Perdue, 70, President Donald Trump’s nominee to head USDA, will appear before the Senate Agriculture panel this morning. While some questions will focus on recent media reports of potential conflict of issue matters while he was governor of Georgia, the key policy items addressed will be the US commodity slump, high anxiety in the agribusiness sector about President Trump’s trade policies, and the 21 percent budget cut the president proposed for USDA. The Trump administration last week proposed cutting the USDA’s discretionary budget by one-fifth to $17.9 billion, which would be the lowest since 1988. As Georgia’s governor, Perdue led trade missions to China and Cuba.
Perdue is expected to clear the Senate committee, and ultimately the full Senate, with ease. In February, more than 600 organizations in the food and agriculture sector sent Senate Agriculture leaders a letter urging them to swiftly confirm Perdue, who was the last Cabinet-level nominee to be named when Trump announced him as the pick for Agriculture secretary on the eve of Inauguration Day. And he is the last of the 22 Cabinet-level picks to face a confirmation hearing.

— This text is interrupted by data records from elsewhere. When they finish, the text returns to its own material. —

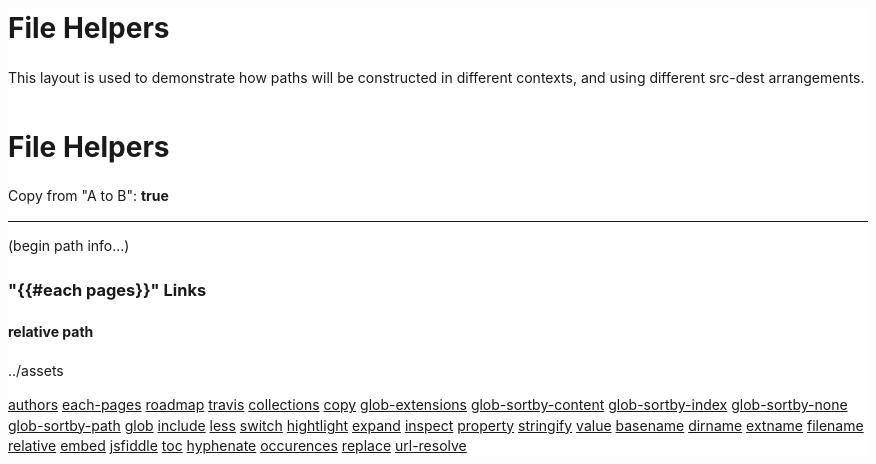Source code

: # File Helpers

This layout is used to demonstrate how paths will be constructed in 
different contexts, and using different src-dest arrangements.


# File Helpers

Copy from "A to B": **true**



---

(begin path info...)

### "{{#each pages}}" Links

#### relative path
../assets


[authors](../assets) 
[each-pages](../assets) 
[roadmap](../assets) 
[travis](../assets) 
[collections](../assets) 
[copy](../assets) 
[glob-extensions](../assets) 
[glob-sortby-content](../assets) 
[glob-sortby-index](../assets) 
[glob-sortby-none](../assets) 
[glob-sortby-path](../assets) 
[glob](../assets) 
[include](../assets) 
[less](../assets) 
[switch](../assets) 
[hightlight](../assets) 
[expand](../assets) 
[inspect](../assets) 
[property](../assets) 
[stringify](../assets) 
[value](../assets) 
[basename](../assets) 
[dirname](../assets) 
[extname](../assets) 
[filename](../assets) 
[relative](../assets) 
[embed](../assets) 
[jsfiddle](../assets) 
[toc](../assets) 
[hyphenate](../assets) 
[occurences](../assets) 
[replace](../assets) 
[url-resolve](../assets)  
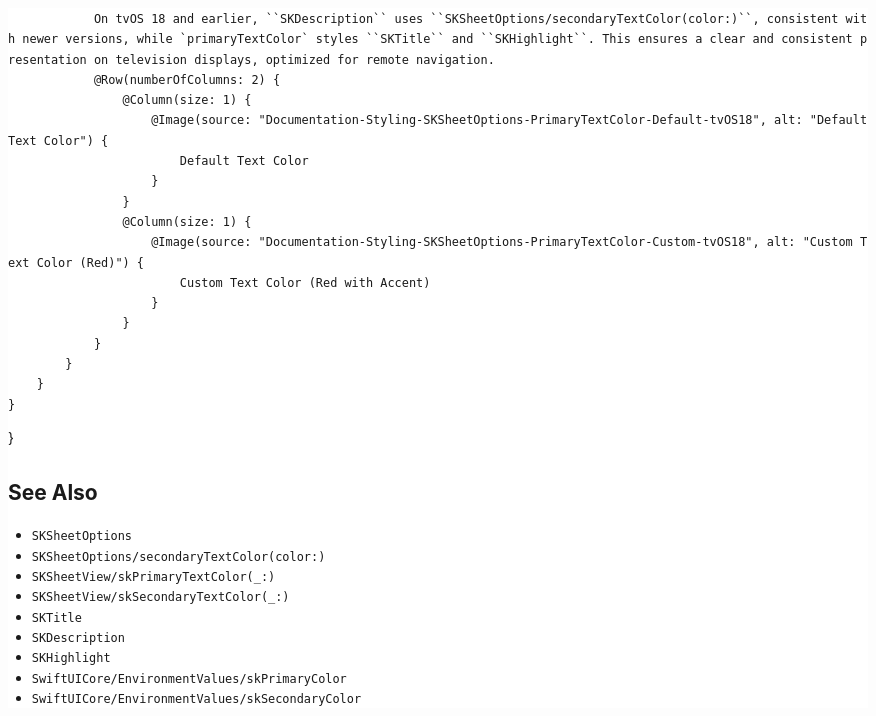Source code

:                 On tvOS 18 and earlier, ``SKDescription`` uses ``SKSheetOptions/secondaryTextColor(color:)``, consistent with newer versions, while `primaryTextColor` styles ``SKTitle`` and ``SKHighlight``. This ensures a clear and consistent presentation on television displays, optimized for remote navigation.
                @Row(numberOfColumns: 2) {
                    @Column(size: 1) {
                        @Image(source: "Documentation-Styling-SKSheetOptions-PrimaryTextColor-Default-tvOS18", alt: "Default Text Color") {
                            Default Text Color
                        }
                    }
                    @Column(size: 1) {
                        @Image(source: "Documentation-Styling-SKSheetOptions-PrimaryTextColor-Custom-tvOS18", alt: "Custom Text Color (Red)") {
                            Custom Text Color (Red with Accent)
                        }
                    }
                }
            }
        }
    }
}

## See Also

- ``SKSheetOptions``
- ``SKSheetOptions/secondaryTextColor(color:)``
- ``SKSheetView/skPrimaryTextColor(_:)``
- ``SKSheetView/skSecondaryTextColor(_:)``
- ``SKTitle``
- ``SKDescription``
- ``SKHighlight``
- ``SwiftUICore/EnvironmentValues/skPrimaryColor``
- ``SwiftUICore/EnvironmentValues/skSecondaryColor``
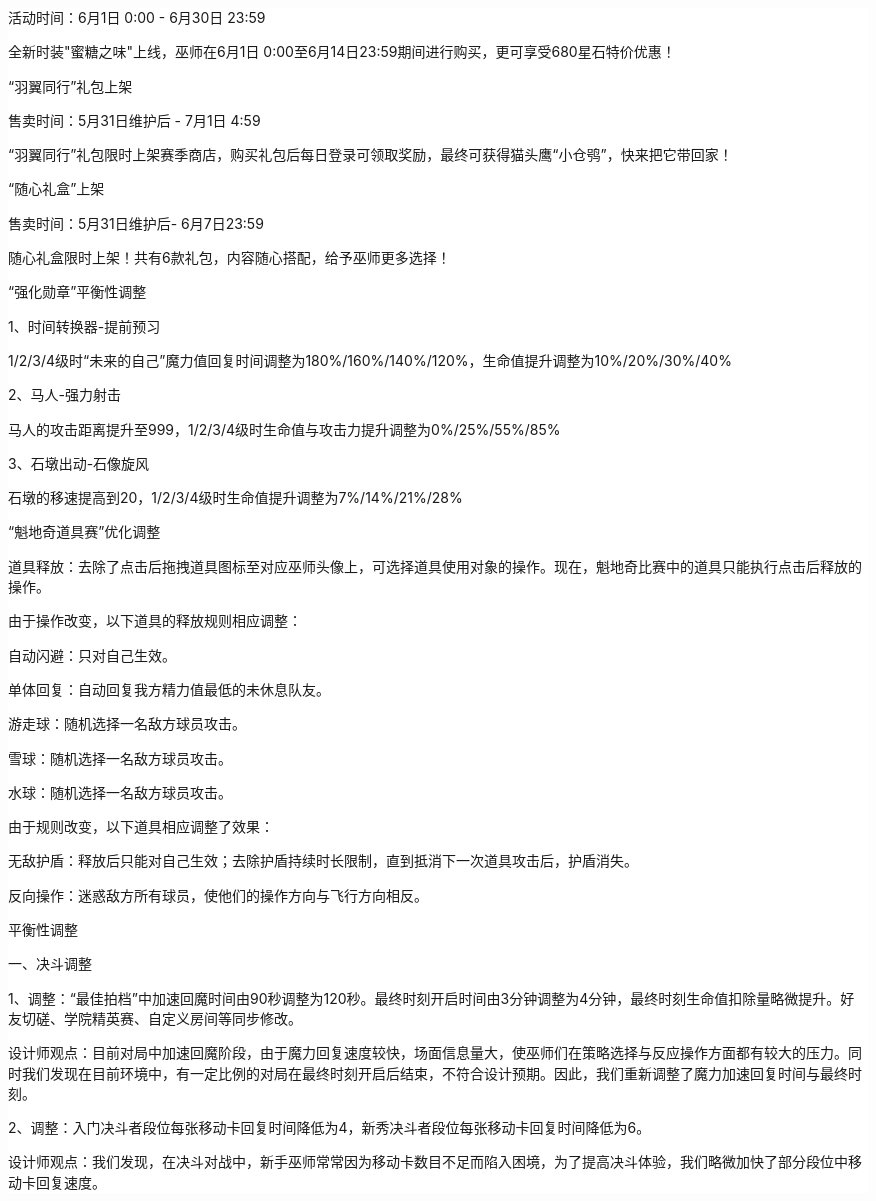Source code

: 活动时间：6月1日 0:00 - 6月30日 23:59

全新时装"蜜糖之味"上线，巫师在6月1日 0:00至6月14日23:59期间进行购买，更可享受680星石特价优惠！



“羽翼同行”礼包上架

售卖时间：5月31日维护后 - 7月1日 4:59

“羽翼同行”礼包限时上架赛季商店，购买礼包后每日登录可领取奖励，最终可获得猫头鹰“小仓鸮”，快来把它带回家！

“随心礼盒”上架

售卖时间：5月31日维护后- 6月7日23:59

随心礼盒限时上架！共有6款礼包，内容随心搭配，给予巫师更多选择！

“强化勋章”平衡性调整

1、时间转换器-提前预习

1/2/3/4级时“未来的自己”魔力值回复时间调整为180%/160%/140%/120%，生命值提升调整为10%/20%/30%/40%

2、马人-强力射击

马人的攻击距离提升至999，1/2/3/4级时生命值与攻击力提升调整为0%/25%/55%/85%

3、石墩出动-石像旋风

石墩的移速提高到20，1/2/3/4级时生命值提升调整为7%/14%/21%/28%

“魁地奇道具赛”优化调整

道具释放：去除了点击后拖拽道具图标至对应巫师头像上，可选择道具使用对象的操作。现在，魁地奇比赛中的道具只能执行点击后释放的操作。

由于操作改变，以下道具的释放规则相应调整：

自动闪避：只对自己生效。

单体回复：自动回复我方精力值最低的未休息队友。

游走球：随机选择一名敌方球员攻击。

雪球：随机选择一名敌方球员攻击。

水球：随机选择一名敌方球员攻击。

由于规则改变，以下道具相应调整了效果：

无敌护盾：释放后只能对自己生效；去除护盾持续时长限制，直到抵消下一次道具攻击后，护盾消失。

反向操作：迷惑敌方所有球员，使他们的操作方向与飞行方向相反。

<span id='adjustment'>平衡性调整</span>

一、决斗调整

1、调整：“最佳拍档”中加速回魔时间由90秒调整为120秒。最终时刻开启时间由3分钟调整为4分钟，最终时刻生命值扣除量略微提升。好友切磋、学院精英赛、自定义房间等同步修改。

设计师观点：目前对局中加速回魔阶段，由于魔力回复速度较快，场面信息量大，使巫师们在策略选择与反应操作方面都有较大的压力。同时我们发现在目前环境中，有一定比例的对局在最终时刻开启后结束，不符合设计预期。因此，我们重新调整了魔力加速回复时间与最终时刻。

2、调整：入门决斗者段位每张移动卡回复时间降低为4，新秀决斗者段位每张移动卡回复时间降低为6。

设计师观点：我们发现，在决斗对战中，新手巫师常常因为移动卡数目不足而陷入困境，为了提高决斗体验，我们略微加快了部分段位中移动卡回复速度。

USDA needs a leader. Senate Agriculture Chairman Agriculture Chairman Pat Roberts (R-Kan.) has promised that the panel “will move as quickly as possible in a bipartisan fashion to accomplish its work and get the governor down to the department.” Roberts added that “agriculture needs a voice, an advocate, a champion at the highest levels of government.”
Other key issues likely to be addressed at the nomination hearing are Perdue’s thoughts on a new farm bill, the food stamp (SNAP) program, the need for farm workers and thus immigration policy, agricultural research, crop insurance and food aid. Recent devastating wildfires in Texas, Kansas, Oklahoma and Colorado will generate questions from the panel on USDA’s role in fire prevention as well as disaster response. Perdue pledged to place most of his business interests into a blind trust, if confirmed.
Comments: The hearing comes on a key day when House members are expected to vote on a health-care reform bill, while another big media interest will be the continued look at Neil Gorsuch as Trump’s nominee for the Supreme Court.